If you're going to break the rules at Yellowstone National Park, 4:30 a.m. is a great time to do so. The guard stations are closed and the roads deserted save for some shaggy bison and early-rising wildlife watchers. So it was in the wee hours of a July morning that a red Toyota van passed unnoticed beneath the Yellowstone Arch in Gardiner, Mont. The van carried three young men and their 11-foot kayaks, on their way to paddle a remote stretch of whitewater on the Yellowstone River.
If all went as planned, they would slip quietly out of the park's northern entrance a couple of days later without ever being seen by Park Service rangers.
For a while, things went smoothly, and Doug Ammons, Rob Lesser and Bob McDougall splashed their way down the churning world-class whitewater of Yellowstone's Grand Canyon. They camped, ate and got back in their boats to tackle the more challenging Black Canyon downstream. Then, as they scouted a class V rapid near the mouth of Hellroaring Creek, the distinct whup of helicopter blades emerged from the din of the crashing rapid. Glancing up, the trio saw men in Park Service uniforms glaring down.
"They looked like if they had machine guns they'd be shooting at us," says Ammons, who later wrote about the trip in his classic kayaking essay, "Counting Coup on the Yellowstone River."
Lesser – a former Yellowstone Park naturalist and Idaho-bred kayaking pioneer – had been arrested here before, forced to shoulder his loaded kayak and hike out of the canyon. Same river, same rapid. "Fuck off," Lesser remembers thinking. "I didn't want to be disrespectful, but I sure as hell wasn't carrying my boat out from there again."
The three jumped into their boats and the chase was on. At times, the helicopter flew deep within the canyon's walls, just 30 feet above the kayakers, whipping up a windstorm that threatened to tear the paddles from their hands. Commands blared from a megaphone. At one point, Ammons put his hand to his ear in a cheeky "I can't hear you" gesture and was blown over. He rolled upright and kept paddling.
In the end, though, there was no escape. The rangers arrested the men and locked their boats behind bars for two years. The kayakers got off with minor fines.
That was in 1986. Today, the high-stakes game of cat-and-mouse continues, because despite years of opposition from boating activists and kayaking's evolution into a mainstream activity, it remains a federal offense to kayak, raft or otherwise float any whitewater in Yellowstone National Park.
"Yellowstone has the largest block of rivers in the country that is prohibited to paddling," says Kevin Colburn, stewardship director for the paddling group American Whitewater. "It's an anomaly in the entire national park system."

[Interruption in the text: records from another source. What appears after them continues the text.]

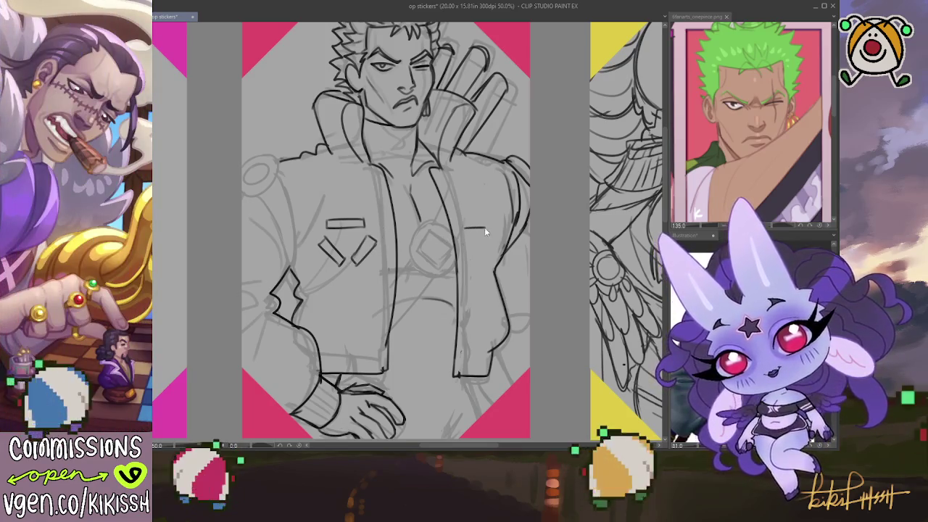
mouse_move(468, 226)
mouse_down()
mouse_move(491, 219)
mouse_move(465, 217)
mouse_move(461, 233)
mouse_up()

Now, paddlers hope a new river management plan for two designated wild and scenic rivers elsewhere in the park will provide the opening they need to spur a new discussion about Yellowstone's waters. But they face an upstream paddle. A decades-long battle over the issue has divided the conservation community, and the Park Service says Yellowstone's resources are already stretched thin. Kayakers aren't the only group clamoring for access. Stand-up paddleboarders, snow kiters, snow bikers and BASE jumpers – along with ATV riders, remote-control airplane enthusiasts and Segway operators – have all requested access to Yellowstone's iconic landscapes. Which raises a sticky question for national parks all over the country: Where do you draw the line?